En definitiva, no existe un solo mapa de la reestructuración latinoamericana, sino que se marcan fronteras dependiendo del ámbito y los intereses en juego. Un elemento persiste empero: La política discrecional y, por ende, la falta de una agenda de convergencia, imprescindible para encaminar un desarrollo conjunto.

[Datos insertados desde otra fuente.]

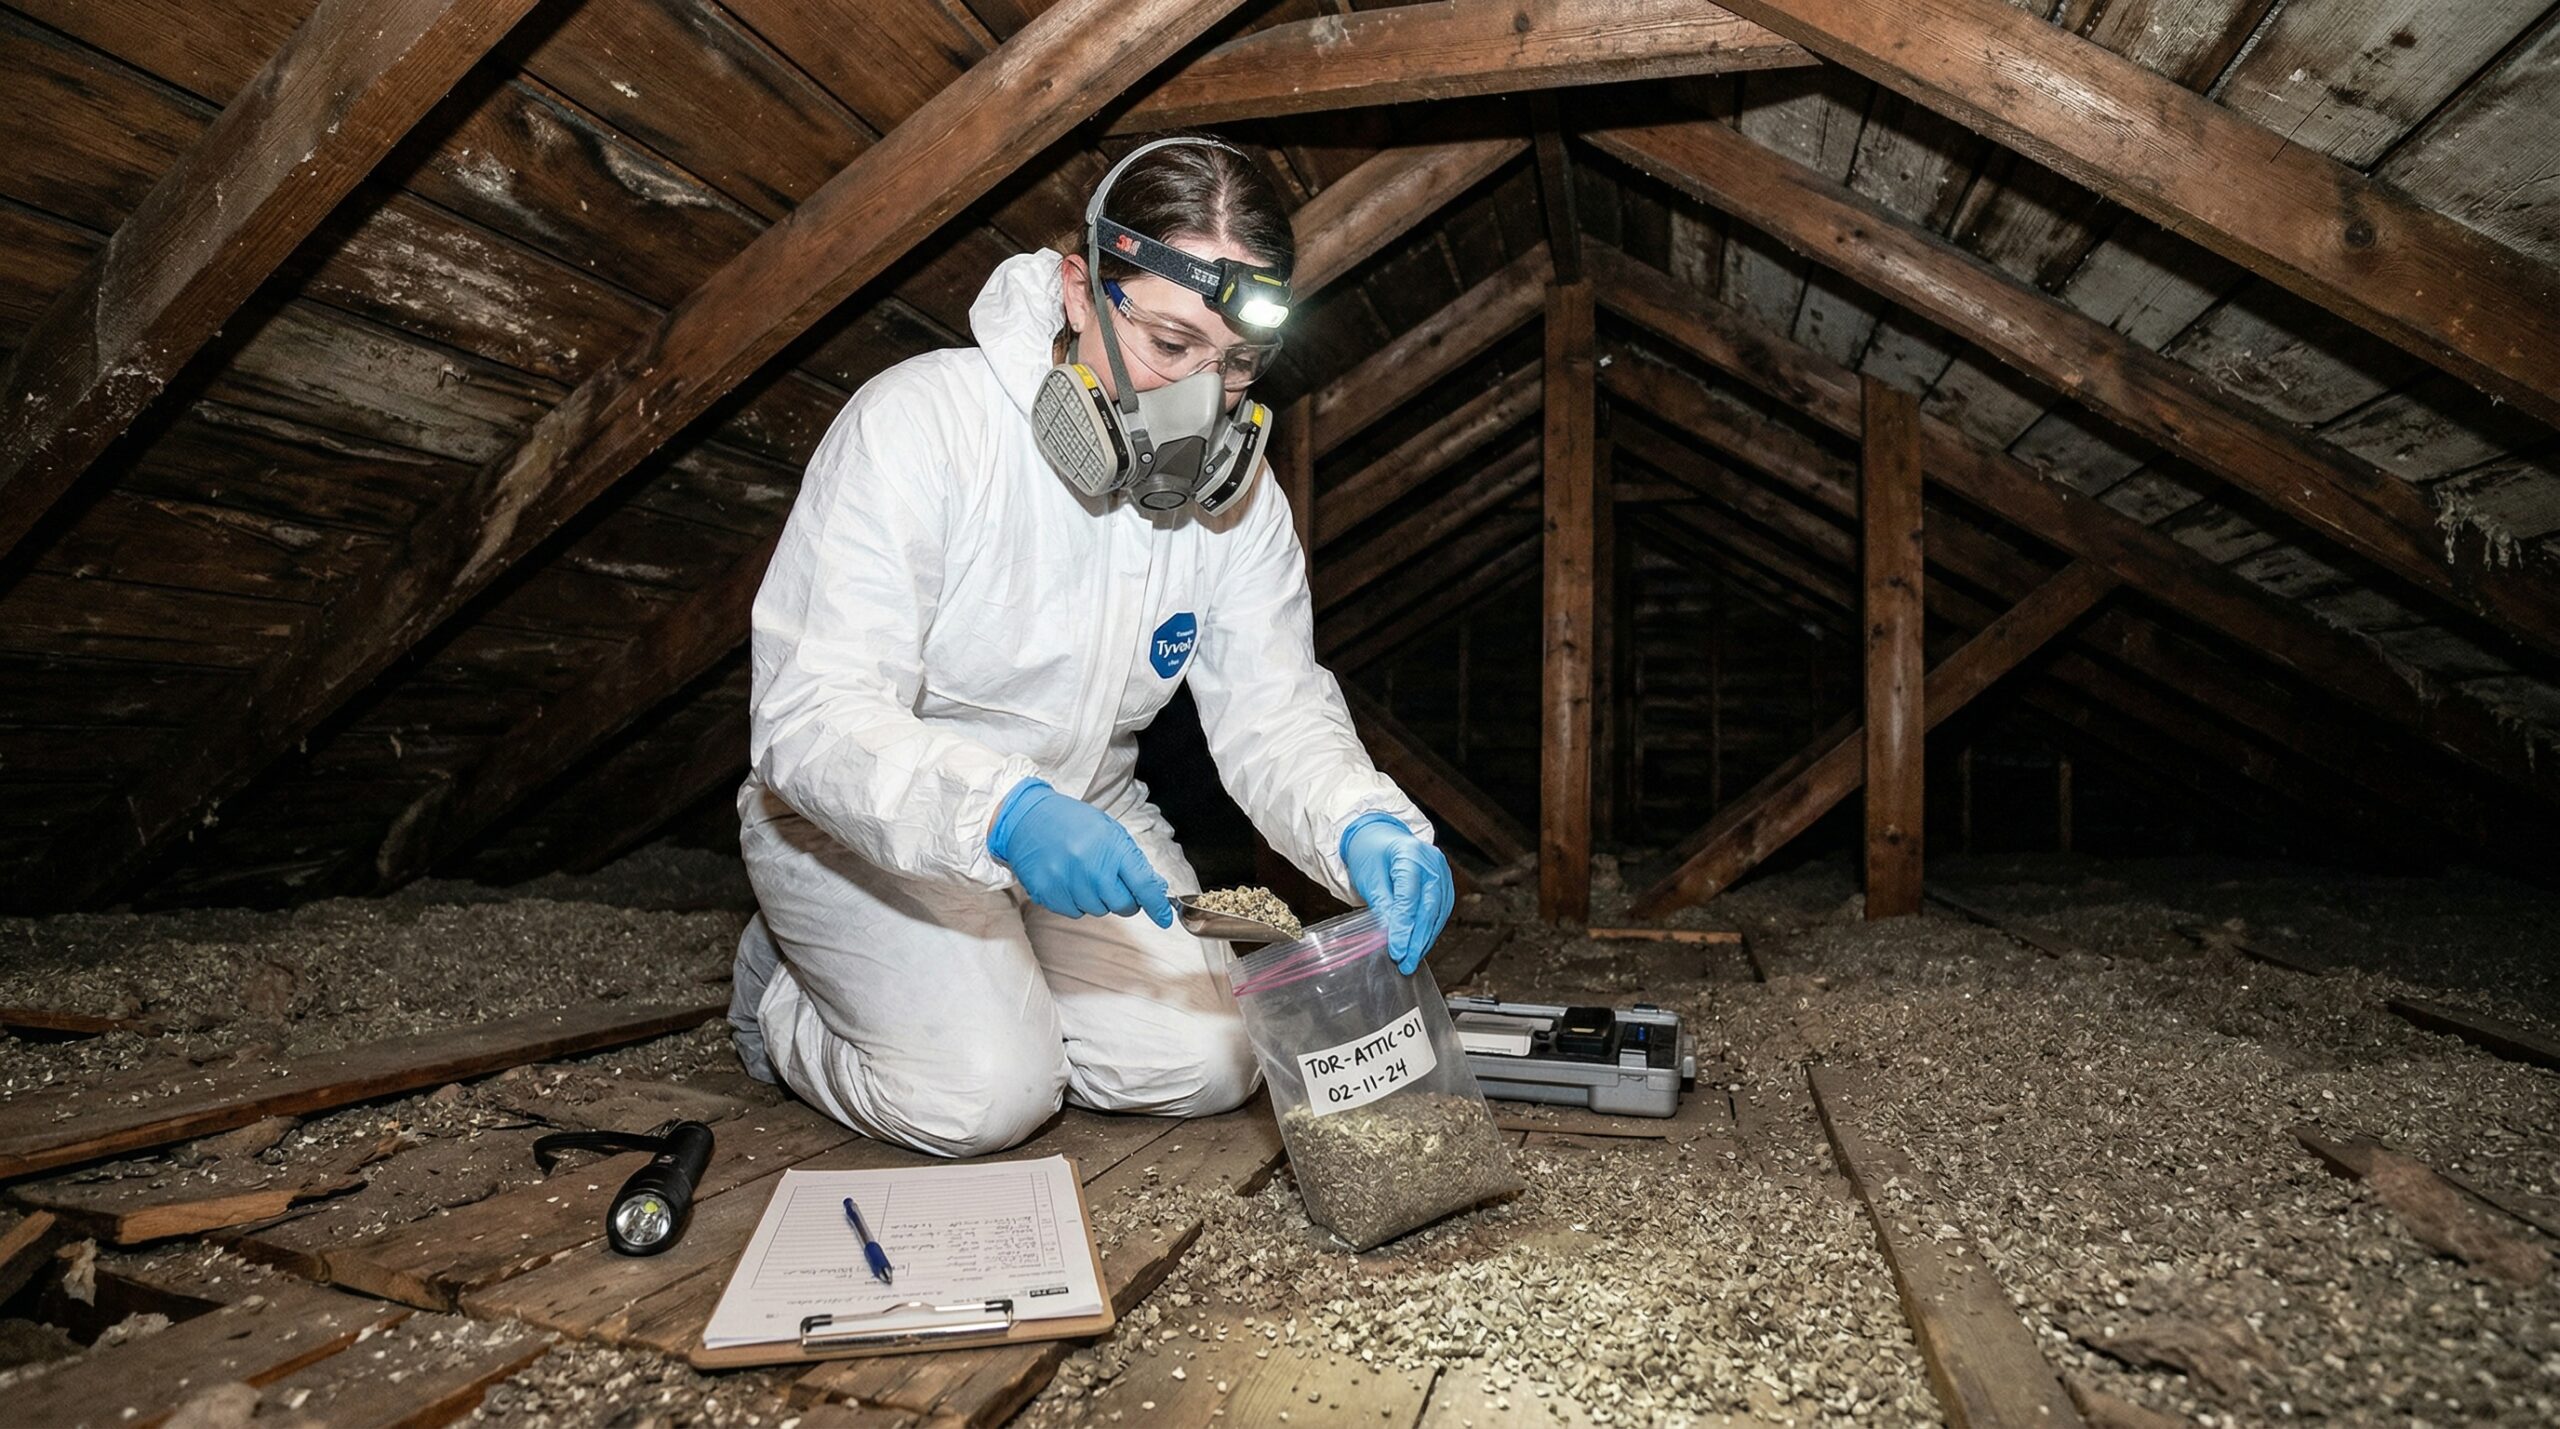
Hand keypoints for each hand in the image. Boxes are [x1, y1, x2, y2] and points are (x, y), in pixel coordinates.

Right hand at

¿Qué implica la convergencia? Básicamente, pasar de políticas discrecionales, aisladas y con un bajo o nulo nivel de coordinación entre los países, a una agenda de largo plazo, regional, estructural e “inmune” a los cambios de gobierno. Obviamente esto implica redefinir procesos como la reducción de las desigualdades, la introducción de mecanismos efectivos de participación, el combate la corrupción interna y la necesidad en la inversión en programas sociales, entre, que si bien aparecen en los programas electorales cada cuatro a seis años, se cumplen siempre a medias o la medida de los intereses particulares. La convergencia quiere decir plantear mecanismos efectivos de cooperación y coordinación que tengan poder efectivo de influencia sobre los países, hecho que no se corrobora hoy en la Organización de Estados Americanos, o en el Parlamento Andino en el caso de la CAN. ¿Quiere decir esto quitar soberanía a los países? Depende. La agenda debería fijar metas, más que medios los que estarían definidos de país a país, pero a diferencia de la Metas del Milenio de las Naciones Unidas, también debería fijar mecanismos de control, y, potencialmente, de “premios”, compensaciones y eventualmente penalización. Por esto mismo, es necesario que en los entes supranacionales haya participación activa de la sociedad civil que, en general, tiene más compatibilidades que los gobiernos considerados aisladamente (pienso en los movimientos ambientalistas, feministas, etc.), pues ésta le brindarían la continuidad necesaria, a pesar de los cambios de mando.
Nada de lo dicho anteriormente es nuevo. De hecho, y tomando el ejemplo de la Unión Europea (con todas sus contradicciones internas), creo posible la conformación de un bloque, con diversos grados de cohesión, dependiendo del ámbito, pero actuando coordinada y coherentemente. Sólo así se podría escapar de populismos inoperantes, de liberalismos ortodoxos y de otras formas de radicalismos. Es hora de pensar en una teoría conciliadora, capaz no de uniformar lo diverso, sino de reflejar la heterogeneidad estructural latinoamericana y de lograr no sólo su coexistencia, sino su convergencia.
*Artículo escrito durante una corta estadía en México, entre julio y septiembre de 2006.